Congress can still do more with the Congressional Review Act
A recent story at The New York Times asserted that the window for Congress to undo regulations with the Congressional Review Act is closing. As we have explained here, that simply isn’t the case. While President Trump has rolled back 13 Obama administration regulations thus far, the CRA can do much more.
“The Congressional Review Act requires all agency rules to be submitted to Congress before they may lawfully take effect,” Todd Gaziano, project leader of Red Tape Rollback, said. “Whether the reason was antipathy to congressional review or bureaucratic incompetence, scores of rules were never submitted for Congress to review as the law plainly requires.”
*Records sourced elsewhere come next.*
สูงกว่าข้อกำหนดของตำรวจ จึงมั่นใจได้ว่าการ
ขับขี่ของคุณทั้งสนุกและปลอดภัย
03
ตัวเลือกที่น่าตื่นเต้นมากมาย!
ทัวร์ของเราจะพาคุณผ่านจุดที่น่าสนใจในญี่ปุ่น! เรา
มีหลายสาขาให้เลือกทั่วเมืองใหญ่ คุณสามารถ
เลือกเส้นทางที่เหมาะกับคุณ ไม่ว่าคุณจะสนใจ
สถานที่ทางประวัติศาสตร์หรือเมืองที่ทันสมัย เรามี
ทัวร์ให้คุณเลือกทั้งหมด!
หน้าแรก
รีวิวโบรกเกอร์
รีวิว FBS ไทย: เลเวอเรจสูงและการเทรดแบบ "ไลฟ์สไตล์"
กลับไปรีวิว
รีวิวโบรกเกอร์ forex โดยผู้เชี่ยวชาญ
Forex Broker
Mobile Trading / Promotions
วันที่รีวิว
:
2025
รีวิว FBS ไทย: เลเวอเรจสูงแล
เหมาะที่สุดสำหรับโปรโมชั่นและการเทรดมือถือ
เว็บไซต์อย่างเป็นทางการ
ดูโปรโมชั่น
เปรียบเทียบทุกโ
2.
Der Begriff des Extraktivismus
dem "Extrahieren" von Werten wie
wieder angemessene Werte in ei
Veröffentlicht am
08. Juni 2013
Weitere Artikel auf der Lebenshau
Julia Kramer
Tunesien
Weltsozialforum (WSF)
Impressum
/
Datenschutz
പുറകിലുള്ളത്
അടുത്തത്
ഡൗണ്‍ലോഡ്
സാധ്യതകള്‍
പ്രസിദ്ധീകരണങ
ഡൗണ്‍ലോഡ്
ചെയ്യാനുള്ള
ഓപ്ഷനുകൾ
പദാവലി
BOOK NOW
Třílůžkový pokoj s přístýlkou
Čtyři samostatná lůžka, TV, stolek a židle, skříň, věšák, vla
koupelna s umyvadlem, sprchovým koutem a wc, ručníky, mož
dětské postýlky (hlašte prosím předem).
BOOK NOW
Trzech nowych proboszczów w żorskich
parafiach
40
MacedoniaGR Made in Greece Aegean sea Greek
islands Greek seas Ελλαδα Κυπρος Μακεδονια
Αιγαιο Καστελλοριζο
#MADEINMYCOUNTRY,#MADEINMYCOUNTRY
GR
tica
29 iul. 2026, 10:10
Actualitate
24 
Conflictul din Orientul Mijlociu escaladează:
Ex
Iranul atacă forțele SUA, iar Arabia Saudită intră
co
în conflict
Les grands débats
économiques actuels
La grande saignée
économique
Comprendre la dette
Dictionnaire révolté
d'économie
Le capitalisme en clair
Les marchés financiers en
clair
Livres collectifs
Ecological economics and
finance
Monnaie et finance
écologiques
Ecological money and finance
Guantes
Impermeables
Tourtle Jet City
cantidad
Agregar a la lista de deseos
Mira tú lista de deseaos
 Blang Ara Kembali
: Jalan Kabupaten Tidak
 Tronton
The 60-day review clock in the Congressional Review Act doesn’t start ticking until the later of two events: the date the rule is published (if that is otherwise required) or when Congress and GAO receive a report on it with a copy of the rule. If previously unsubmitted rules are sent to Congress now, Congress will then get a chance to review them using the Congressional Review Act procedures that they should have had at an earlier date. A study from the special counsel to Administrative Conference of the United States indicated the number of vulnerable rules could be in the thousands.
While most of the rules that were not submitted are minor in consequence, others carry major impacts. Cause of Action Institute identified more than 800 significant rules that were not submitted to Congress for review. Another study from the Brookings Institute found that Congress was never given the chance to review hundreds of significant rules that were published in the Federal Register alone.
“The time to review unsubmitted rules hasn’t begun yet,” Gaziano said. “The CRA still requires that they be submitted to Congress, and at that point, Congress can consider what to do with them. So the window to use the CRA to overrule many regulations from the Obama administration hasn’t closed. Indeed, it hasn’t even begun until those rules are sent to Congress.”
The administration should work with Congress to determine which old rules should be sent to Congress to go into effect and which Congress should consider overruling. Only those who prefer unelected bureaucrats to govern America could opposed our democratically elected lawmakers in Congress exercising this important oversight of agency rulemaking.